In the AR operating system, the bolt; the part that makes contact with the round, locks it into the chamber and extracts the spent casing, is housed in a “carrier”. This carrier is operated by gas pressure that is created when a bullet is fired. The gas drives the carrier back…extracting the spent casing. A spring system pushes the carrier back forward, feeding a round for the next firing cycle.
This video shows the process:
As you see, gas from the fired round is tapped from the barrel and fed down the gas tube and into the gas key. This drives the carrier and bolt rearward, cycling the weapon. This method of operation is called Direct Impingement.

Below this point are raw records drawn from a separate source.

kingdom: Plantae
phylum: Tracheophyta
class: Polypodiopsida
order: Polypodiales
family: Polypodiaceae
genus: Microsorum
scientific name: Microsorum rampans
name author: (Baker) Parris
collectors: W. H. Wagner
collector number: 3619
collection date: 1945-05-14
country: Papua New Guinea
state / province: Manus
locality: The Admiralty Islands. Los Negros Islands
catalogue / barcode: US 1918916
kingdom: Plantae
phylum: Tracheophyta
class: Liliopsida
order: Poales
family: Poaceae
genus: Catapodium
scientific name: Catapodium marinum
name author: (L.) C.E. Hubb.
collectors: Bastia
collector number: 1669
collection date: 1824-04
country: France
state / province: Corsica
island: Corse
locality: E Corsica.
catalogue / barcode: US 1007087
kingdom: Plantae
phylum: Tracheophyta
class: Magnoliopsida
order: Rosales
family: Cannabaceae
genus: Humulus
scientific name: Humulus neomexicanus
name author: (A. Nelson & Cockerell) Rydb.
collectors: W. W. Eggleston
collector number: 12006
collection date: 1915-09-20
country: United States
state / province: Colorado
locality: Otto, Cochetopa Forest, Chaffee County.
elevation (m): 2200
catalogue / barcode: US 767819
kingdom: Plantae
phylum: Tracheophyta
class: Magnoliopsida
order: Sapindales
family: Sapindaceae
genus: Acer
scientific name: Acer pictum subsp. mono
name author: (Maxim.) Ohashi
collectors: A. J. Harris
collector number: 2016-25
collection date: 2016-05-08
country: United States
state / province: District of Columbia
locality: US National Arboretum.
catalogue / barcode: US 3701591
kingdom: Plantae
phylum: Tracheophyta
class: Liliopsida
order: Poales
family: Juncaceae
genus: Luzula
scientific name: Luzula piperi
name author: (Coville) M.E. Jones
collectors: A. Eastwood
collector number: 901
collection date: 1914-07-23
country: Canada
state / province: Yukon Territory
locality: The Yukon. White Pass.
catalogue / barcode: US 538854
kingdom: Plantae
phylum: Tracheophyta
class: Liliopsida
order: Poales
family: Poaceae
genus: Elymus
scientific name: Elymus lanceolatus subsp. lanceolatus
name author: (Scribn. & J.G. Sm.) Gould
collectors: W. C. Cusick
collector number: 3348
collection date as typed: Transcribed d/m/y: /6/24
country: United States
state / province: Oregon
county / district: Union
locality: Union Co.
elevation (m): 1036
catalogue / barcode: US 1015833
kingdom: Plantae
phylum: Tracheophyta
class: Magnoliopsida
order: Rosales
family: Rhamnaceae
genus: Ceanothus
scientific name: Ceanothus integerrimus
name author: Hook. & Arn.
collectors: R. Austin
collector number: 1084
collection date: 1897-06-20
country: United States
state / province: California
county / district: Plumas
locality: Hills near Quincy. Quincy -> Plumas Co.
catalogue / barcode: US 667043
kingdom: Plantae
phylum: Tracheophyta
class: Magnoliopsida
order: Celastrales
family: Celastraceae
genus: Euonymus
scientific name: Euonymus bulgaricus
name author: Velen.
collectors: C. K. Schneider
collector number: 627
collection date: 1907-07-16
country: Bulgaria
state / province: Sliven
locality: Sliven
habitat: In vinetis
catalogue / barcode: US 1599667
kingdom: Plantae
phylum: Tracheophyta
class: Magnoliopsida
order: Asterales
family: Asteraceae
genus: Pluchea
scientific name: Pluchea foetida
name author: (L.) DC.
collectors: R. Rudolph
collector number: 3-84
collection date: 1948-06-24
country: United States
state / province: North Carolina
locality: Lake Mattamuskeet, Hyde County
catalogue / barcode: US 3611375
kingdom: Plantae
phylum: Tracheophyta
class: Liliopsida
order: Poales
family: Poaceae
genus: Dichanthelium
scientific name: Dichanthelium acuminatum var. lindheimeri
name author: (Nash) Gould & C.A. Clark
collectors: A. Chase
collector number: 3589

The gas key is held to the carrier by two bolts. It is possible that after repeated firings that these bolts can loosen. This can allow gasses to escape from between the key and the carrier body. If this happens not enough gas pressure will be delivered to the carrier resulting in problems like failure to cycle, short stroking, failure to extract and jamming of the weapon.
Loosening of the gas key is prevented by a handful of methods, but the most common method is achieved by applying the proper torque to the gas key bolts and then “staking” them into place. Staking is done by driving some metal from the gas key base onto the sides of the bolt heads…preventing movement.
One of the signs of a quality bolt carrier is proper staking of the gas key. If you have to do it yourself, there are different methods ranging from using simple hand tools like punches and hammers to purchasing a purpose made tool like the MOACKS.